Student Journalism Program: WIPPS launches civic journalism training program for central Wisconsin youth
With the rise of the 24-hour news cycle, audience-tailored and politicized news, public trust in the media is at an all-time low. While website clicks and cable news ratings are up, this does not mean the public is better informed or there is more rational debate. To counteract the current media environment, the Wisconsin Institute for Public Policy and Service, in partnership with Midwest Communications’ WSAU radio, is launching a civic journalism internship/training program for youth in grades 10-12.
“The public’s distrust of the media is worsened by a growing vacuum of journalism and reliable news sources at the local level,” said Eric Giordano, WIPPS executive director. “Regional media consolidation and the flight of local news sources is creating ‘news deserts’ across many areas of Wisconsin. Unless we can reverse these trends, we risk raising a new generation of uninformed and disengaged citizens – and declining health in democracy generally.”

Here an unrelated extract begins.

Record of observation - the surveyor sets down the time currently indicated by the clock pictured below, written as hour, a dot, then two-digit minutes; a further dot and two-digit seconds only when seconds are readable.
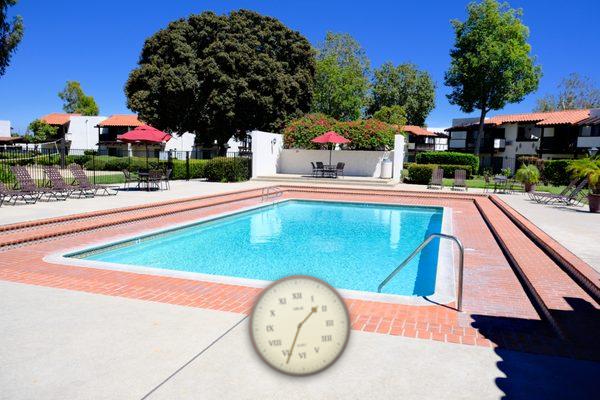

The WIPPS/WSAU Student Journalism Program will train motivated high school students to become reporters for local radio stations and provide “real world” training in writing, editing and interview techniques, as well as broadcasting and journalism ethics.
“These student reporters will be able to interact with radio broadcast professionals at WSAU 550 AM, have their stories read, watched and heard by the public and get paid for their work,” said Chris Conley, operations manager for Midwest Communications-Wausau/Central Wisconsin.
“We are excited to offer this opportunity to area youth, not only because it will invigorate their involvement in the community, but also reinvigorate local news journalism and improve perceptions of journalism as a profession,” Conley said.
Several students have already signed on for the program, and written local stories.
“I wanted to get involved with this project because I want to pursue a major in journalism/broadcasting in college,” said Amber Marten. “I reported for my high school newspaper for three years, which helped me find my passion for journalism, and am very excited to be a part of this program.”
Adam Peterson wanted to hone his writing skills, while gaining practical experience in the field of journalism. “I hope to be able to work on a few different ideas, and really start to understand the process involved with journalism and working in the media.”